Review: PAINTED SKIN 畫皮 (2008) | Casey's Movie Mania | Movie Reviews, Features & Others

Tuesday, 27 April 2010

Review: PAINTED SKIN 畫皮 (2008)


RATING: 1/5


A major disappointment for what supposed to be one of Hong Kong's heavily-anticipated blockbuster events of the year, and a double whammy for poor Donnie Yen who has earlier appeared in a lame big-budget period action romance, AN EMPRESS AND THE WARRIORS. 

 
In this poorly-executed adaptation of one of most beloved classic literature, "Strange Tales of Liaozhai" by writer Pu Songling that centers on fox spirits (it has been adapted twice for the big screen twice -- once in 1966 and again in 1993 by the legendary Hong Kong director King Hu, which originally starred Joey Wong as the evil demon), the film begins with the heroic young and handsome general Wang Sheng (Aloys Chen) rescuing the angelic-looking Xiaowei (Zhou Xun) from a group of barbarians in the desert. He feels sympathy for her and decides to bring her back home. But what Wang Sheng doesn't really know, and so the rest of his armies, is that Xiaowei is actually a fox spirit in disguise. In order to maintain herself in beautiful humanly form, she must consume human hearts and usually she gets help by a lizard spirit (Qi  Wuyu) who doesn't mind get his hand dirty in order to feed her. Soon it doesn't take long before Xiaowei starts to fall in love with Wang Sheng and thus, the conflict of love triangle begins to spread between her, Wang Sheng and his dutiful wife, Pei Rong (Vicky Zhao Wei). Pei Rong begins to suspect that Xiaowei is not what she claimed she is, but unfortunately she can't provide any solid evidence.

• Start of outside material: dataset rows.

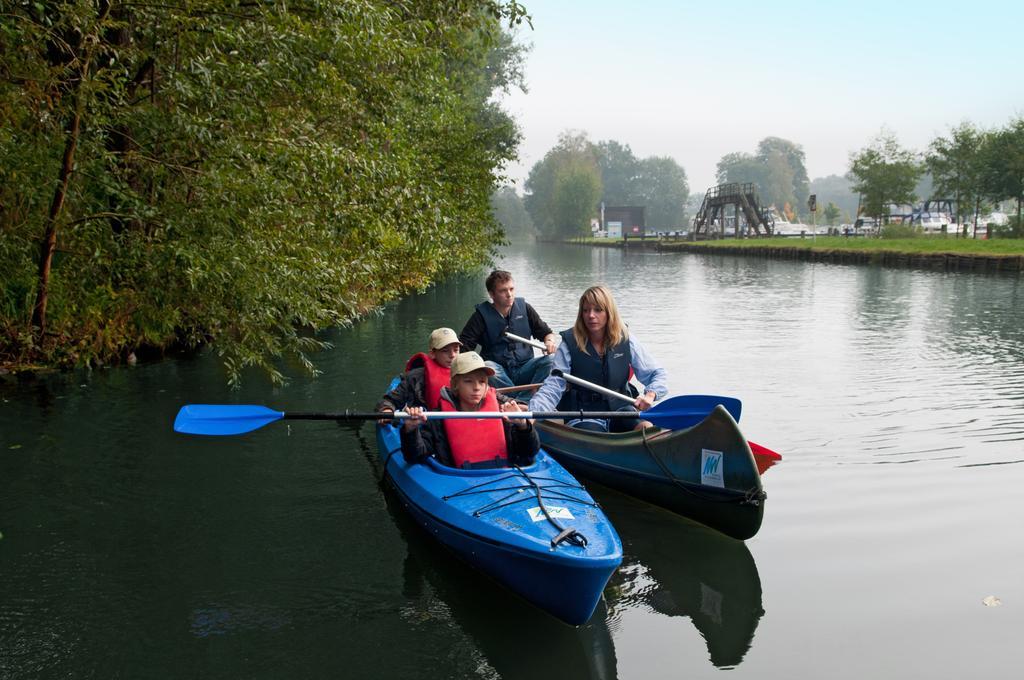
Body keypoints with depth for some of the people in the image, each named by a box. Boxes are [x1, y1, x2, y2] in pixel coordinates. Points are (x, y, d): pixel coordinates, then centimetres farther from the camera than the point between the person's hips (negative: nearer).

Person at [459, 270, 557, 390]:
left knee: (548, 361, -25)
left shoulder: (524, 308, 9)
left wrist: (550, 342, -6)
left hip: (524, 370, 3)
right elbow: (463, 346, -7)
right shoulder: (482, 315, -1)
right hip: (499, 370, -2)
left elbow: (546, 332, 17)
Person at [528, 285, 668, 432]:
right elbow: (553, 387, -10)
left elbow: (657, 374, 7)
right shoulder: (570, 344, -4)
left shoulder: (626, 340, 2)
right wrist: (531, 413, -28)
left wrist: (650, 394, -16)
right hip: (583, 415, -2)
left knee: (647, 429, -29)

That's not all, ex-general Pang Yong (Donnie Yen) who once has a secret crush with Pei Rong, and one-time rival of Wang Sheng for her affections, and a bumbling lowly "demon buster" Xia Bin (Betty Sun Li) are soon thrown in a mix, as both of them are later hired to find and destroy the evil demon who has claimed some of Wang Sheng's armies died horribly with their hearts being removed out. 
On the surface, it seems that PAINTED SKIN is refreshing enough to see that Hong Kong's once-popular supernatural romance made a timely comeback. But if you're expecting such genre classic by the likes of A CHINESE GHOST STORY will be gravely disappointed. 
Despite a number of reliable casts and competent director in the hand of Gordon Chan, PAINTED SKIN is surprisingly so weak as if the entire film is done by first-timer or worst still, amateurish. As a supernatural genre, the film fails to deliver the necessary fright and interest, since the CGI effects are so bad-looking it's plain laughable. 
As a film that supposed to be focusing primarily on the romance side, there are little passion ignited between the love triangle of Wang Sheng, Xiaowei and Pei Rong since the story is so haphazardly written and shockingly long-winded it's almost a crushing bore. On the comedy side, the film feels terribly awkward with cheesy music score while the action sequences are so poorly-edited that you might end up scratching your head that whether Gordon Chan sleepwalks during the production or not. 
And despite the appearance of Donnie Yen, action fans will also be disappointed by the restraint of his usual brooding, no-nonsense persona into someone on the lighter side -- yes, you read it right -- and that means Yen cools off and attempts to show more his humorous self. Not surprisingly, his attempt is a huge failure. For both Zhou Xun and Vicki Zhao Wei, there are some credible performances somewhere between them but only it's too bad the poor script crippled them altogether. Aloys Chen, on the other side, is so bland that his supposedly lead acting feels almost non-existent. 
For all the rotten side this film gets, it's rather a shocking surprise that Hong Kong has picked this mishmash garbage as their country's official entry for 2009's Oscars. God help us all.